While Brustein, as I have explained, depicted contemporary calls for “revolution” as little more than hubris and delusion, a number of activists had intentionally embraced theatricality in hopes of exploiting what appeared to be a historical inability to distinguish between aesthetics and politics. The Diggers, for example, were a loosely organized offshoot of the San Francisco Mime Troupe, conceived in 1966 by Emmett Grogan, Billy Fritsch, and Peter Berg as a type of performative resistance to the commercialization of the “hippie” counterculture.
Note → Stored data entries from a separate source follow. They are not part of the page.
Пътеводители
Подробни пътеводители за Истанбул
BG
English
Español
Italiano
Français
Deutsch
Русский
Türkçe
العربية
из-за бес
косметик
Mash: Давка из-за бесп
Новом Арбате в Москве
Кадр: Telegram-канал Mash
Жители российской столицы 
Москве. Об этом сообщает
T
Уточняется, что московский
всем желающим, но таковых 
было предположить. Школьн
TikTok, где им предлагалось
In opposition to the Haight Independent Proprietors (HIP), a group of merchants looking to capitalize on San Francisco’s reputation as the epicenter of the emerging youth culture, the Diggers served free food in Golden Gate Park, offered free “crash pads” for those who had nowhere to sleep but on the street, opened a free store that gave away anything from clothing and shoes to money and marijuana, and attempted to establish a free medical clinic with the help of local doctors. These services were necessary, the Diggers believed, because the HIP’s reckless promotion of San Francisco’s counterculture had brought on not a “summer of love” but a throng of runaways. There was simply no way of accommodating this swarm of homeless, penniless young men and women. The free food, clothing, and shelter the Diggers’ sought to provide, therefore, were largely designed to avert a potentially disastrous situation.4
What is important about the Diggers’ Robin Hood–style charity work—items they offered for free were often stolen from stores, delivery trucks, and so on—is the way in which they described their “social work” as a form of theater. In 1966 Berg wrote that the group’s actions were in fact a new form of dramaturgy.5 The Diggers were not, he insisted, simply offering food, clothing, and shelter, but performing a utopian future. In the essay “Trip Without a Ticket,” Berg argued that the Diggers’ brand of activism was, simply put, “Ticketless theater”: “It seeks audiences that are created by issues. It creates a cast of freed beings. It will become an issue itself. . . . This is theater of an underground that wants out. Its aim is to liberate ground held by consumer wardens and establish territory without walls. Its plays are glass cutters for empire windows.”6 For Berg, the significance of the Diggers’ guerrilla theater lay in its ability to bring about real change in real time. By collapsing the distinction between theater and everyday life, it allowed individuals to become “life-actors.” Rather than performing predetermined roles that ended with the play, actors and audience together would use their skills and imaginations to bring an alternative reality into existence. If individuals could realize this capability, Berg argued, virtually anything was possible. Social change would no longer be something that required plans and strategies; it would simply happen: “Let theories of economics follow social facts. Once a free store is assumed, human wanting and giving, needing and taking, become wide open to improvisation.”7
Frustrated not only with the marketing of “hippie” culture but also with the plodding, ineffectual political work of the Students for a Democratic Society (SDS), the Diggers took their “ticketless theater” to Denton, Michigan, in the summer of 1967 to disrupt SDS’s “Back to the Drawing Boards” conference. The seminal organization of the student New Left, SDS had planned their annual conference hoping to bridge a widening gap between the organization’s founders, who were no longer students, and its younger “prairie power” members, who had taken on active roles in local offices throughout the country, and who were far more amenable than their predecessors to the ideas of the counterculture.8 As the conference opened with Tom Hayden delivering the keynote speech, Grogan, Fritsch, and Berg burst through the door.